Copyright (c) 2000 Igor B. Smirnov
 
The file can be used, copied, modified, and distributed
according to the terms of GNU Lesser General Public License version 2.1
as published by the Free Software Foundation,
and provided that the above copyright notice, this permission notice,
and notices about any modifications of the original text
appear in all copies and in supporting documentation.
The file is provided "as is" without express or implied warranty.
 */
 
namespace Heed {
 
class mparticle : public gparticle {
 public:
  /// Mass (not mass * speed_of_light^2)
  double mass;
 
  double orig_kin_energy;
  double orig_gamma_1;  // gamma-1
  double prev_kin_energy;
  double prev_gamma_1;  // gamma-1
  double curr_kin_energy;
  double curr_gamma_1;  // gamma-1
 
  void check_consistency(void) const;  // checks that kin_energy,
  // gamma_1, speed, speed_of_light and mass correspond to each other
 
  virtual void step(void);
 
  virtual void curvature(int& fs_cf, vec& frelcen, vfloat& fmrange,
                         vfloat prec);
  // Allows to set curvature.
  // Calls force().
  // If force is zero, returns fs_cf=0; frelcen=dv0;
  // If force is zero, and currpos.dir==dv0, makes, in addition,  fmrange=0;
  // If currpos.dir==dv0, makes currpos.dir=unit_vec(f);
  // If force is parallel or anti-parallel to dir, makes fs_cf=0; frelcen=dv0;
  // If force is anti-parallel to dir, restrics range till exceeding
  // of kinetic energy.
 
  virtual void physics_after_new_speed(void) { ; }
  // Allows to apply any other processes, to turn the trajectory, kill
  // the particle and so on.
 
  virtual void physics(void) { ; }
  // Allows to apply any other processes, to turn the trajectory, kill
  // the particle and so on.
 
  virtual int force(const point& pt, vec& f, vec& f_perp, vfloat& mrange);
  // Force is considered to be split to two components.

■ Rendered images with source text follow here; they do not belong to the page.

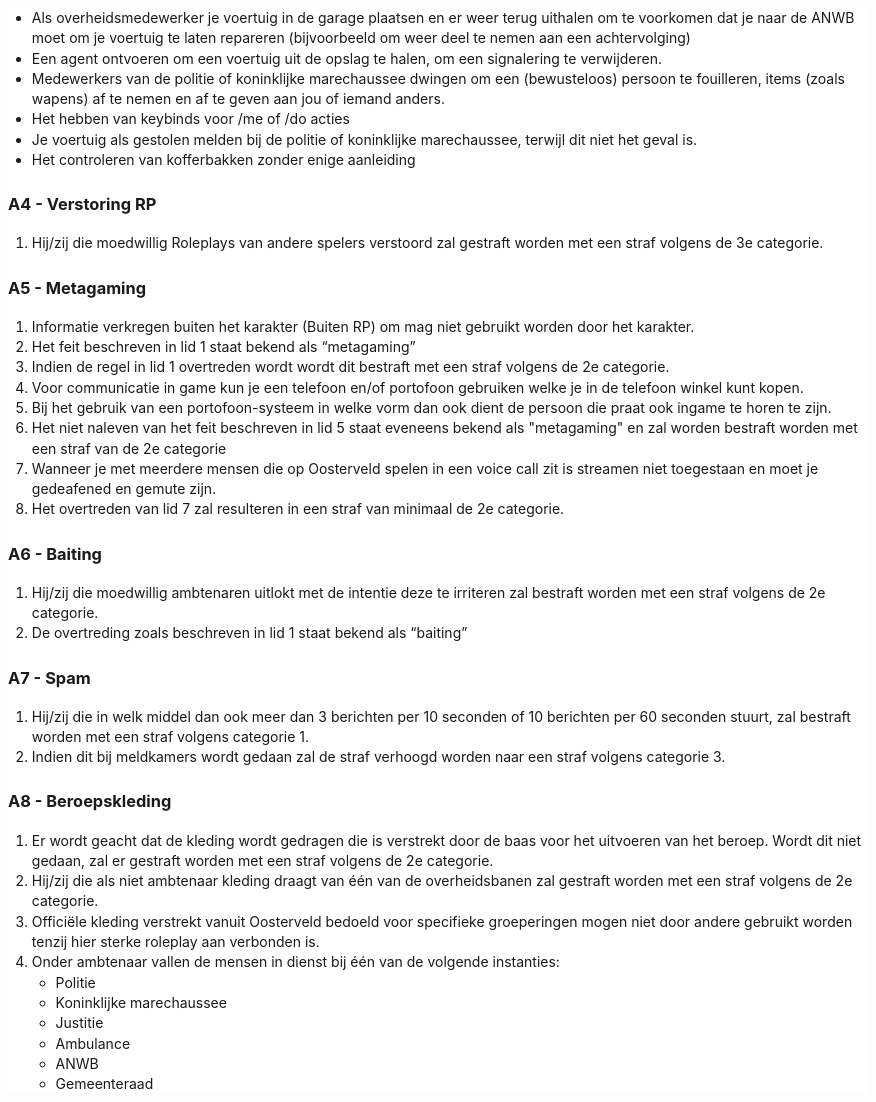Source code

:    * Als overheidsmedewerker je voertuig in de garage plaatsen en er weer terug uithalen om te voorkomen dat je naar de ANWB moet om je voertuig te laten repareren (bijvoorbeeld om weer deel te nemen aan een achtervolging)
   * Een agent ontvoeren om een voertuig uit de opslag te halen, om een signalering te verwijderen.
   * Medewerkers van de politie of koninklijke marechaussee dwingen om een (bewusteloos) persoon te fouilleren, items (zoals wapens) af te nemen en af te geven aan jou of iemand anders.
   * Het hebben van keybinds voor /me of /do acties
   * Je voertuig als gestolen melden bij de politie of koninklijke marechaussee, terwijl dit niet het geval is.
   * Het controleren van kofferbakken zonder enige aanleiding

### A4 - Verstoring RP

1. Hij/zij die moedwillig Roleplays van andere spelers verstoord zal gestraft worden met een straf volgens de 3e categorie.

### A5 - Metagaming

1. Informatie verkregen buiten het karakter (Buiten RP) om mag niet gebruikt worden door het karakter.
2. Het feit beschreven in lid 1 staat bekend als “metagaming”
3. Indien de regel in lid 1 overtreden wordt wordt dit bestraft met een straf volgens de 2e categorie.
4. Voor communicatie in game kun je een telefoon en/of portofoon gebruiken welke je in de telefoon winkel kunt kopen.
5. Bij het gebruik van een portofoon-systeem in welke vorm dan ook dient de persoon die praat ook ingame te horen te zijn.
6. Het niet naleven van het feit beschreven in lid 5 staat eveneens bekend als "metagaming" en zal worden bestraft worden met een straf van de 2e categorie
7. Wanneer je met meerdere mensen die op Oosterveld spelen in een voice call zit is streamen niet toegestaan en moet je gedeafened en gemute zijn.
8. Het overtreden van lid 7 zal resulteren in een straf van minimaal de 2e categorie.

### A6 - Baiting

1. Hij/zij die moedwillig ambtenaren uitlokt met de intentie deze te irriteren zal bestraft worden met een straf volgens de 2e categorie.
2. De overtreding zoals beschreven in lid 1 staat bekend als “baiting”

### A7 - Spam

1. Hij/zij die in welk middel dan ook meer dan 3 berichten per 10 seconden of 10 berichten per 60 seconden stuurt, zal bestraft worden met een straf volgens categorie 1.
2. Indien dit bij meldkamers wordt gedaan zal de straf verhoogd worden naar een straf volgens categorie 3.

### A8 - Beroepskleding

1. Er wordt geacht dat de kleding wordt gedragen die is verstrekt door de baas voor het uitvoeren van het beroep. Wordt dit niet gedaan, zal er gestraft worden met een straf volgens de 2e categorie.
2. Hij/zij die als niet ambtenaar kleding draagt van één van de overheidsbanen zal gestraft worden met een straf volgens de 2e categorie.
3. Officiële kleding verstrekt vanuit Oosterveld bedoeld voor specifieke groeperingen mogen niet door andere gebruikt worden tenzij hier sterke roleplay aan verbonden is.
4. Onder ambtenaar vallen de mensen in dienst bij één van de volgende instanties:
   * Politie
   * Koninklijke marechaussee
   * Justitie
   * Ambulance
   * ANWB
   * Gemeenteraad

  // One component, namely f,
  // is directed to any direction and capable to do the work.
  // The other one is always normal to dir and it cannot do the work.
  // The latter can represent magnetic component of Lorentz force.
  // This splitting improve precision of calculation of kinetic energy.
  // But the latter component is not the true force.
  // To derive the force one should
  // do vector multiplication of speed by f_perp.:
  // f_perp2=currpos.speed * (currpos.dir||f_perp_fl2);
  //
  // if returns 0 then no force, but it should fill zero to f anyway
  // mrange - distance at which the force should not change much
  //
  // The dimension of f is [weight] * [lenght] / [time]^2
  // The dimsnsion of f_perp is [weight] / [time];
 
  void new_speed(void);
  // Set new speed, direction and time for currpos.
 
  mparticle(void) : gparticle(), mass(0.0) { ; }
  mparticle(gparticle const& gp, double fmass);  // dengerous,
  // only not for very fast particles, since gamma-1 is computed from speed.
  mparticle(gparticle const& gp, double fmass, double gamma_1);
  // safe, but only current gamma_1 is given.
  // It should be equal to origin one.
  // The previous and the next speed should be zero.
  // So this constructor is good when gparticle is in origin point.
  // But gamma_1 should correspond to velocity given in gp.
  // It is automatically checked.
  // In the following constructor the length of velocity has no affect.
  mparticle(manip_absvol* primvol, const point& pt, const vec& vel, vfloat time,
            double fmass, double gamma_1);
 
  virtual void print(std::ostream& file, int l) const;
  macro_copy_total(gparticle);
  virtual ~mparticle() { ; }
};
 
std::ostream& operator<<(std::ostream& file, const mparticle& f);
 
}
 
#endif